(Stored data entries)
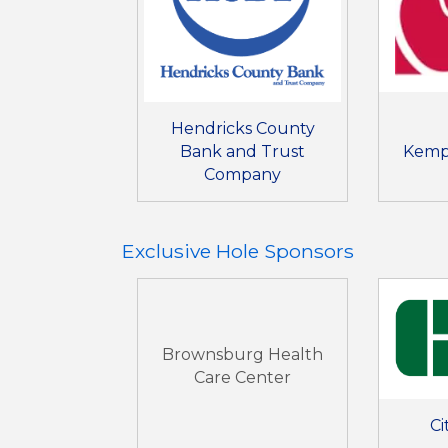
Hendricks County
Bank and Trust
Kemp
Company
Exclusive Hole Sponsors
Brownsburg Health
Care Center
Ci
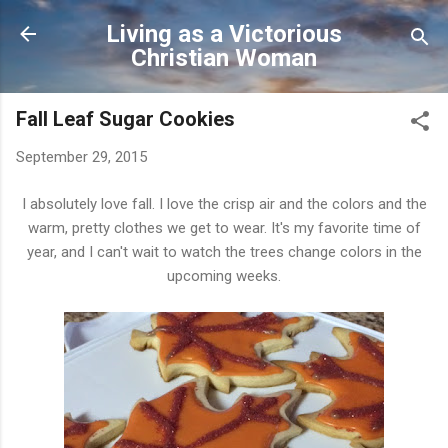
Skip to main content
Living as a Victorious
Christian Woman
Fall Leaf Sugar Cookies
September 29, 2015
I absolutely love fall. I love the crisp air and the colors and the
warm, pretty clothes we get to wear. It's my favorite time of
year, and I can't wait to watch the trees change colors in the
upcoming weeks.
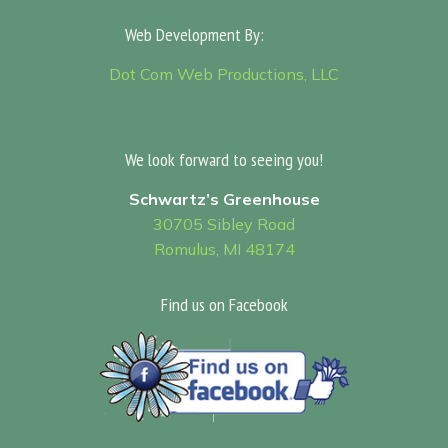
Web Development By:
Sitemap
Dot Com Web Productions, LLC
We look forward to seeing you!
Schwartz’s Greenhouse
30705 Sibley Road
Romulus, MI 48174
Find us on Facebook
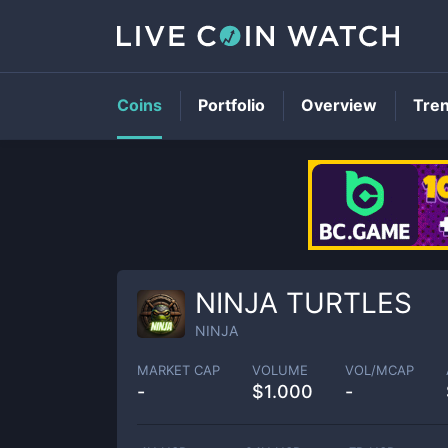
Coins
Portfolio
Overview
Tre
NINJA TURTLES
NINJA
MARKET CAP
VOLUME
VOL/MCAP
-
$
1.000
-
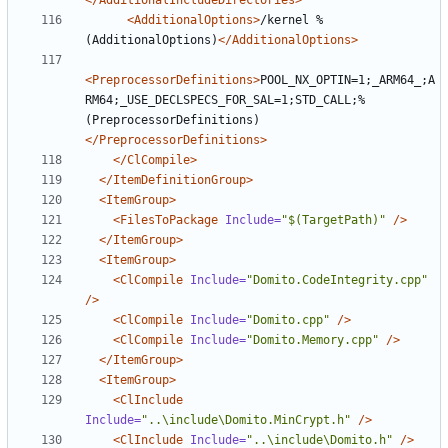
</AdditionalIncludeDirectories>
<AdditionalOptions>
/kernel %
(AdditionalOptions)
</AdditionalOptions>
<PreprocessorDefinitions>
POOL_NX_OPTIN=1;_ARM64_;A
RM64;_USE_DECLSPECS_FOR_SAL=1;STD_CALL;%
(PreprocessorDefinitions)
</PreprocessorDefinitions>
</ClCompile>
</ItemDefinitionGroup>
<ItemGroup>
<FilesToPackage
Include=
"$(TargetPath)"
/>
</ItemGroup>
<ItemGroup>
<ClCompile
Include=
"Domito.CodeIntegrity.cpp"
/>
<ClCompile
Include=
"Domito.cpp"
/>
<ClCompile
Include=
"Domito.Memory.cpp"
/>
</ItemGroup>
<ItemGroup>
<ClInclude
Include=
"..\include\Domito.MinCrypt.h"
/>
<ClInclude
Include=
"..\include\Domito.h"
/>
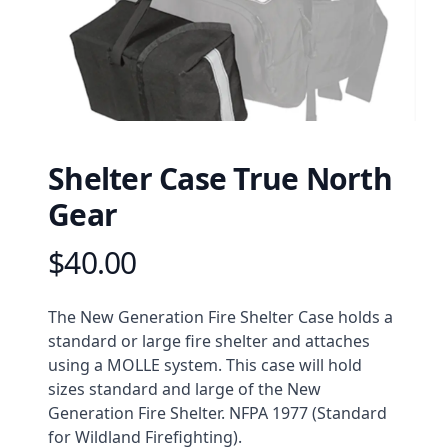
Shelter Case True North
Gear
$40.00
Product information
Description
The New Generation Fire Shelter Case holds a
standard or large fire shelter and attaches
using a MOLLE system. This case will hold
sizes standard and large of the New
Generation Fire Shelter. NFPA 1977 (Standard
for Wildland Firefighting).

- ASSIGNED TASK -
Swap "ItemGroup" for "ItemSet" throughout all the rows and give their lines again with nothing else changed. Leave the pictures out.

- TASK ANSWER -
Hendricks County
Bank and Trust
Kemp
Company
Exclusive Hole Sponsors
Brownsburg Health
Care Center
Ci
Skip to main content
Living as a Victorious
Christian Woman
Fall Leaf Sugar Cookies
September 29, 2015
I absolutely love fall. I love the crisp air and the colors and the
warm, pretty clothes we get to wear. It's my favorite time of
year, and I can't wait to watch the trees change colors in the
upcoming weeks.
Web Development By:
Sitemap
Dot Com Web Productions, LLC
We look forward to seeing you!
Schwartz’s Greenhouse
30705 Sibley Road
Romulus, MI 48174
Find us on Facebook
Coins
Portfolio
Overview
Tre
NINJA TURTLES
NINJA
MARKET CAP
VOLUME
VOL/MCAP
-
$
1.000
-
</AdditionalIncludeDirectories>
<AdditionalOptions>
/kernel %
(AdditionalOptions)
</AdditionalOptions>
<PreprocessorDefinitions>
POOL_NX_OPTIN=1;_ARM64_;A
RM64;_USE_DECLSPECS_FOR_SAL=1;STD_CALL;%
(PreprocessorDefinitions)
</PreprocessorDefinitions>
</ClCompile>
</ItemDefinitionGroup>
<ItemSet>
<FilesToPackage
Include=
"$(TargetPath)"
/>
</ItemSet>
<ItemSet>
<ClCompile
Include=
"Domito.CodeIntegrity.cpp"
/>
<ClCompile
Include=
"Domito.cpp"
/>
<ClCompile
Include=
"Domito.Memory.cpp"
/>
</ItemSet>
<ItemSet>
<ClInclude
Include=
"..\include\Domito.MinCrypt.h"
/>
<ClInclude
Include=
"..\include\Domito.h"
/>
Shelter Case True North
Gear
$40.00
Product information
Description
The New Generation Fire Shelter Case holds a
standard or large fire shelter and attaches
using a MOLLE system. This case will hold
sizes standard and large of the New
Generation Fire Shelter. NFPA 1977 (Standard
for Wildland Firefighting).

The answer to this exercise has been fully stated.